Boating and Fishing
Kayaking, canoeing, and motor boating are popular activities on Gorge, Diablo, and Ross Lakes, and Lake Chelan. Ramps and launches are located at Gorge Lake, Diablo Lake, Lake Chelan and the north end of Ross Lake at Hozomeen. There is no boat launch on the south end of Ross Lake.
The Skagit and Stehekin Rivers attract whitewater enthusiasts for rafting and kayaking. Find a local outfitters at the Guided Services page to help you plan your trip.

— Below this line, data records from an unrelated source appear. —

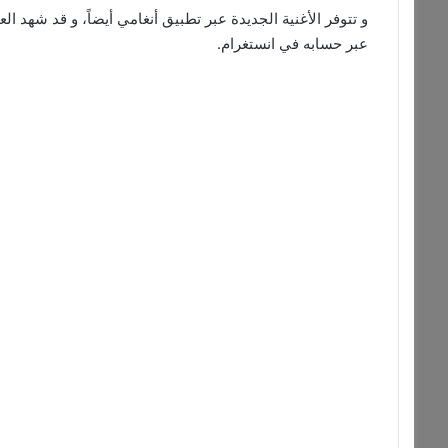
و تتوفر الأغنية الجديدة عبر تطبيق أنغامي أيضاً، و قد شهد ال
عبر حسابه في انستغرام.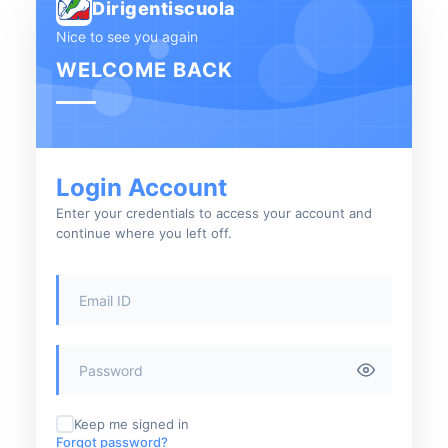
Dirigentiscuola
Nice to see you again
WELCOME BACK
Login Account
Enter your credentials to access your account and
continue where you left off.
Keep me signed in
Forgot password?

Portage Notice for Ross and Diablo Lake Boaters
There is no boat launch on the south end of Ross Lake. Boats must be portaged between Diablo and Ross Lakes, and only boats that can be carried by hand may be portaged. For boaters approaching from Diablo Lake: Please use the portage dock for all canoe and kayak portage activities (note: do not use the ferry dock). The portage is 1.2 miles over a gravel road, with an elevation gain of 525 feet, elevation loss of 100 feet. Ross Lake Resort also offers portage service, although it is not possible to portage larger power boats, or any other boat that can not be carried, between Diablo Lake and Ross Lake. A 2010 rockslide eliminated the old road access, and the new road segment could not be constructed down to lake level, so boaters must carry their boats and all gear to the portage vehicle.
The Ross Dam Trail (milepost 134 off State Route 20) could also be used as a portage route to Ross Lake if need be, although keep in mind that this is a rocky, switchbacking trail that descends one mile and 900 feet to reach the lake.

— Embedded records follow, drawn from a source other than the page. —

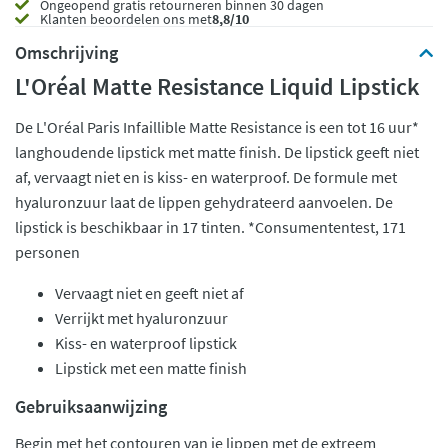
Ongeopend
gratis retourneren binnen 30 dagen
Klanten beoordelen ons met
8,8/10
Omschrijving
L'Oréal Matte Resistance Liquid Lipstick
De L'Oréal Paris Infaillible Matte Resistance is een tot 16 uur*
langhoudende lipstick met matte finish. De lipstick geeft niet
af, vervaagt niet en is kiss- en waterproof. De formule met
hyaluronzuur laat de lippen gehydrateerd aanvoelen. De
lipstick is beschikbaar in 17 tinten. *Consumententest, 171
personen
Vervaagt niet en geeft niet af
Verrijkt met hyaluronzuur
Kiss- en waterproof lipstick
Lipstick met een matte finish
Gebruiksaanwijzing
Begin met het contouren van je lippen met de extreem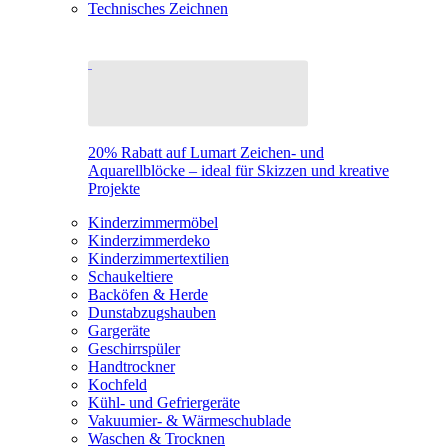
Technisches Zeichnen
20% Rabatt auf Lumart Zeichen- und
Aquarellblöcke – ideal für Skizzen und kreative
Projekte
Kinderzimmermöbel
Kinderzimmerdeko
Kinderzimmertextilien
Schaukeltiere
Backöfen & Herde
Dunstabzugshauben
Gargeräte
Geschirrspüler
Handtrockner
Kochfeld
Kühl- und Gefriergeräte
Vakuumier- & Wärmeschublade
Waschen & Trocknen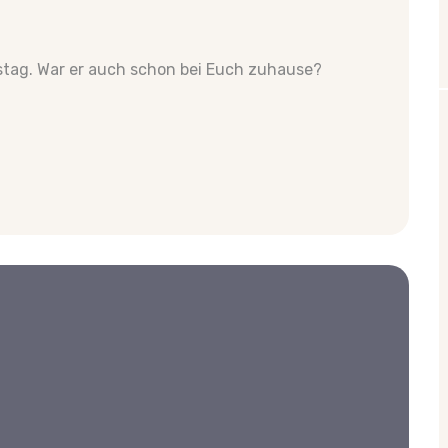
stag. War er auch schon bei Euch zuhause?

The Skagit River, one of Washington's major watersheds, is home to seven species of anadromous fish (five salmon, steelhead and cutthroat trout) and freshwater trout and char. At Ross, Diablo and Gorge Lakes you may fish for native naturally occuring rainbow trout.
Fishing anywhere in the North Cascades National Park Service Complex is subject to all WA State fishing regulations and requires a valid Washington State fishing license. Fishing seasons vary by water body. Fishing licenses are not sold at any ranger station, and you must obtain a license before visiting. Visit Washington State Department of Fish and Wildlife for information on Washington state fishing licenses.